• _Exercise_
Would you repeat every line below exactly, please?

• _Exercise data_
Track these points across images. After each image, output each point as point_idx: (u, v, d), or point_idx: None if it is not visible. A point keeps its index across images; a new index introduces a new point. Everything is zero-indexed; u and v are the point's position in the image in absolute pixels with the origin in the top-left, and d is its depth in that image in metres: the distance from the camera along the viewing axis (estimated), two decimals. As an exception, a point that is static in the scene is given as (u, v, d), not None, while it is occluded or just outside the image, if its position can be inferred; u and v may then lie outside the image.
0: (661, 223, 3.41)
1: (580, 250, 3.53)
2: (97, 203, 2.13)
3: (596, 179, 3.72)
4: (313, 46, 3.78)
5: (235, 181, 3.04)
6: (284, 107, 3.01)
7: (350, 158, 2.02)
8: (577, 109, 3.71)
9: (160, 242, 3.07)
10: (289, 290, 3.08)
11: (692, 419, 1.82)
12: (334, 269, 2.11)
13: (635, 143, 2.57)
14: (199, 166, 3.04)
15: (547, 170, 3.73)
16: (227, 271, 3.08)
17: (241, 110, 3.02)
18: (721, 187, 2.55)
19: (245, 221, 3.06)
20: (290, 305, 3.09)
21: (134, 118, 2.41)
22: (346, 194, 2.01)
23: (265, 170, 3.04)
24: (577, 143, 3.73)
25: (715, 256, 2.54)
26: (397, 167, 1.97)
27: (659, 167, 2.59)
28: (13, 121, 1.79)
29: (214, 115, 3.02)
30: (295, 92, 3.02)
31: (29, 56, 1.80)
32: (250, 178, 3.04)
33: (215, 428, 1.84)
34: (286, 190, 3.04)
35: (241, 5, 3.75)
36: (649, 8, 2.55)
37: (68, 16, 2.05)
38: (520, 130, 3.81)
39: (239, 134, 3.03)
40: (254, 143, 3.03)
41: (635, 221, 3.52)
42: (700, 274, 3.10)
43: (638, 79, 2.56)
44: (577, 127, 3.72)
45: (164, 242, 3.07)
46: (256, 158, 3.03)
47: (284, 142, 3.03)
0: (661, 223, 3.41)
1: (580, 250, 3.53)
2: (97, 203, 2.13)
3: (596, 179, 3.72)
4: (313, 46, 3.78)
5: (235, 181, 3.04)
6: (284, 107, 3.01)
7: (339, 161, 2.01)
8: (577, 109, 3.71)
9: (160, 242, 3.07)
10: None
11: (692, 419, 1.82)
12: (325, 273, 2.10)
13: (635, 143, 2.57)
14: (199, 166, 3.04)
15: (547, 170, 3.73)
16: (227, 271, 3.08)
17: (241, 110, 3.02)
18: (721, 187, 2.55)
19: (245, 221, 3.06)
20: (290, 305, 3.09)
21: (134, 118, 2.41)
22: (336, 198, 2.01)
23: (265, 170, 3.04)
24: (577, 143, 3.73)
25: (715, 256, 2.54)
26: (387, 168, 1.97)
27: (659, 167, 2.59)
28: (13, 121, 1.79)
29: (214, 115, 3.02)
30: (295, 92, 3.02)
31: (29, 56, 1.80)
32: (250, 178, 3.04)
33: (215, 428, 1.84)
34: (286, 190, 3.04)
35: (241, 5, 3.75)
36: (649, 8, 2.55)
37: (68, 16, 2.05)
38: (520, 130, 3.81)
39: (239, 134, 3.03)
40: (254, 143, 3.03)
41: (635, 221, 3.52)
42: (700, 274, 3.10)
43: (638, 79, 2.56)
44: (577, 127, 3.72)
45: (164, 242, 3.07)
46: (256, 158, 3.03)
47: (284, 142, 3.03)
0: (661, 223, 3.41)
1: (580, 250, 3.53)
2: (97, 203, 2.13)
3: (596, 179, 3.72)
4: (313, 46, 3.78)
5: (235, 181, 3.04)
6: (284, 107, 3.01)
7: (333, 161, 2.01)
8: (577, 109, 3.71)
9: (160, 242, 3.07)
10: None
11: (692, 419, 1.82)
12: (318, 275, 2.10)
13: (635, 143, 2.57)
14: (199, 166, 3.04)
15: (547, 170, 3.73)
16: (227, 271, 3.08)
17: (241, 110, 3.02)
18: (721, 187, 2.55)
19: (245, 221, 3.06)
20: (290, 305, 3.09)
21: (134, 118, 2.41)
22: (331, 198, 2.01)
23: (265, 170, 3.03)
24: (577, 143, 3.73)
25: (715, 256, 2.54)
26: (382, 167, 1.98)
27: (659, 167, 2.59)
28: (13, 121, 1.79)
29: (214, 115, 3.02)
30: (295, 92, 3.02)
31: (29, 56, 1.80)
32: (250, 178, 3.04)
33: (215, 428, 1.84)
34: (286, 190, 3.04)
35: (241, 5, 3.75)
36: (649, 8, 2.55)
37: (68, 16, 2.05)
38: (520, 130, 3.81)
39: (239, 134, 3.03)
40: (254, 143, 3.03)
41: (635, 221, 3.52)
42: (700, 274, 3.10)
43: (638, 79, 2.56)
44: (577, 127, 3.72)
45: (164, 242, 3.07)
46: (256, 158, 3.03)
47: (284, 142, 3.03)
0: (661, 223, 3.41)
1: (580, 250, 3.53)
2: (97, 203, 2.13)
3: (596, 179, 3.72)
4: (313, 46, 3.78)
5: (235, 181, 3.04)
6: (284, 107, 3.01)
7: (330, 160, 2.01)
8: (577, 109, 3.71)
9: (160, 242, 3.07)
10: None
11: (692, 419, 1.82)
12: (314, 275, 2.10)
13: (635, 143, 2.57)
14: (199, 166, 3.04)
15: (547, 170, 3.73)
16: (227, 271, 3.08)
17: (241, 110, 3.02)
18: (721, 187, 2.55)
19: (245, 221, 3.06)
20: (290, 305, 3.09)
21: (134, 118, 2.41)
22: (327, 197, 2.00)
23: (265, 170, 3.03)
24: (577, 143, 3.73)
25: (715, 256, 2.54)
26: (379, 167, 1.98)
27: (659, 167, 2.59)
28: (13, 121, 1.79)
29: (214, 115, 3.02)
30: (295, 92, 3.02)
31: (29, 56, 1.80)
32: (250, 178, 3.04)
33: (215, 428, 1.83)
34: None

• _Response to this task_
Track these points across images. After each image, output each point as point_idx: (u, v, d), or point_idx: None if it is not visible. A point keeps its index across images; a new index introduces a new point. Everything is zero-indexed; u and v are the point's position in the image in absolute pixels with the origin in the top-left, and d is its depth in that image in metres: the distance from the camera along the viewing axis (estimated), two decimals. As an exception, a point that is static in the scene is given as (u, v, d), not None, while it is occluded or just outside the image, if its position can be inferred; u and v may then lie outside the image.
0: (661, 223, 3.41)
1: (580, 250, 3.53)
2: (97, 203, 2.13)
3: (596, 179, 3.72)
4: (313, 46, 3.78)
5: (235, 181, 3.04)
6: (284, 107, 3.01)
7: (350, 158, 2.02)
8: (577, 109, 3.71)
9: (160, 242, 3.07)
10: (289, 290, 3.08)
11: (692, 419, 1.82)
12: (334, 269, 2.11)
13: (635, 143, 2.57)
14: (199, 166, 3.04)
15: (547, 170, 3.73)
16: (227, 271, 3.08)
17: (241, 110, 3.02)
18: (721, 187, 2.55)
19: (245, 221, 3.06)
20: (290, 305, 3.09)
21: (134, 118, 2.41)
22: (346, 194, 2.01)
23: (265, 170, 3.04)
24: (577, 143, 3.73)
25: (715, 256, 2.54)
26: (397, 167, 1.97)
27: (659, 167, 2.59)
28: (13, 121, 1.79)
29: (214, 115, 3.02)
30: (295, 92, 3.02)
31: (29, 56, 1.80)
32: (250, 178, 3.04)
33: (215, 428, 1.84)
34: (286, 190, 3.04)
35: (241, 5, 3.75)
36: (649, 8, 2.55)
37: (68, 16, 2.05)
38: (520, 130, 3.81)
39: (239, 134, 3.03)
40: (254, 143, 3.03)
41: (635, 221, 3.52)
42: (700, 274, 3.10)
43: (638, 79, 2.56)
44: (577, 127, 3.72)
45: (164, 242, 3.07)
46: (256, 158, 3.03)
47: (284, 142, 3.03)
0: (661, 223, 3.41)
1: (580, 250, 3.53)
2: (97, 203, 2.13)
3: (596, 179, 3.72)
4: (313, 46, 3.78)
5: (235, 181, 3.04)
6: (284, 107, 3.01)
7: (339, 161, 2.01)
8: (577, 109, 3.71)
9: (160, 242, 3.07)
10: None
11: (692, 419, 1.82)
12: (325, 273, 2.10)
13: (635, 143, 2.57)
14: (199, 166, 3.04)
15: (547, 170, 3.73)
16: (227, 271, 3.08)
17: (241, 110, 3.02)
18: (721, 187, 2.55)
19: (245, 221, 3.06)
20: (290, 305, 3.09)
21: (134, 118, 2.41)
22: (336, 198, 2.01)
23: (265, 170, 3.04)
24: (577, 143, 3.73)
25: (715, 256, 2.54)
26: (387, 168, 1.97)
27: (659, 167, 2.59)
28: (13, 121, 1.79)
29: (214, 115, 3.02)
30: (295, 92, 3.02)
31: (29, 56, 1.80)
32: (250, 178, 3.04)
33: (215, 428, 1.84)
34: (286, 190, 3.04)
35: (241, 5, 3.75)
36: (649, 8, 2.55)
37: (68, 16, 2.05)
38: (520, 130, 3.81)
39: (239, 134, 3.03)
40: (254, 143, 3.03)
41: (635, 221, 3.52)
42: (700, 274, 3.10)
43: (638, 79, 2.56)
44: (577, 127, 3.72)
45: (164, 242, 3.07)
46: (256, 158, 3.03)
47: (284, 142, 3.03)
0: (661, 223, 3.41)
1: (580, 250, 3.53)
2: (97, 203, 2.13)
3: (596, 179, 3.72)
4: (313, 46, 3.78)
5: (235, 181, 3.04)
6: (284, 107, 3.01)
7: (333, 161, 2.01)
8: (577, 109, 3.71)
9: (160, 242, 3.07)
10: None
11: (692, 419, 1.82)
12: (318, 275, 2.10)
13: (635, 143, 2.57)
14: (199, 166, 3.04)
15: (547, 170, 3.73)
16: (227, 271, 3.08)
17: (241, 110, 3.02)
18: (721, 187, 2.55)
19: (245, 221, 3.06)
20: (290, 305, 3.09)
21: (134, 118, 2.41)
22: (331, 198, 2.01)
23: (265, 170, 3.03)
24: (577, 143, 3.73)
25: (715, 256, 2.54)
26: (382, 167, 1.98)
27: (659, 167, 2.59)
28: (13, 121, 1.79)
29: (214, 115, 3.02)
30: (295, 92, 3.02)
31: (29, 56, 1.80)
32: (250, 178, 3.04)
33: (215, 428, 1.84)
34: (286, 190, 3.04)
35: (241, 5, 3.75)
36: (649, 8, 2.55)
37: (68, 16, 2.05)
38: (520, 130, 3.81)
39: (239, 134, 3.03)
40: (254, 143, 3.03)
41: (635, 221, 3.52)
42: (700, 274, 3.10)
43: (638, 79, 2.56)
44: (577, 127, 3.72)
45: (164, 242, 3.07)
46: (256, 158, 3.03)
47: (284, 142, 3.03)
0: (661, 223, 3.41)
1: (580, 250, 3.53)
2: (97, 203, 2.13)
3: (596, 179, 3.72)
4: (313, 46, 3.78)
5: (235, 181, 3.04)
6: (284, 107, 3.01)
7: (330, 160, 2.01)
8: (577, 109, 3.71)
9: (160, 242, 3.07)
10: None
11: (692, 419, 1.82)
12: (314, 275, 2.10)
13: (635, 143, 2.57)
14: (199, 166, 3.04)
15: (547, 170, 3.73)
16: (227, 271, 3.08)
17: (241, 110, 3.02)
18: (721, 187, 2.55)
19: (245, 221, 3.06)
20: (290, 305, 3.09)
21: (134, 118, 2.41)
22: (327, 197, 2.00)
23: (265, 170, 3.03)
24: (577, 143, 3.73)
25: (715, 256, 2.54)
26: (379, 167, 1.98)
27: (659, 167, 2.59)
28: (13, 121, 1.79)
29: (214, 115, 3.02)
30: (295, 92, 3.02)
31: (29, 56, 1.80)
32: (250, 178, 3.04)
33: (215, 428, 1.83)
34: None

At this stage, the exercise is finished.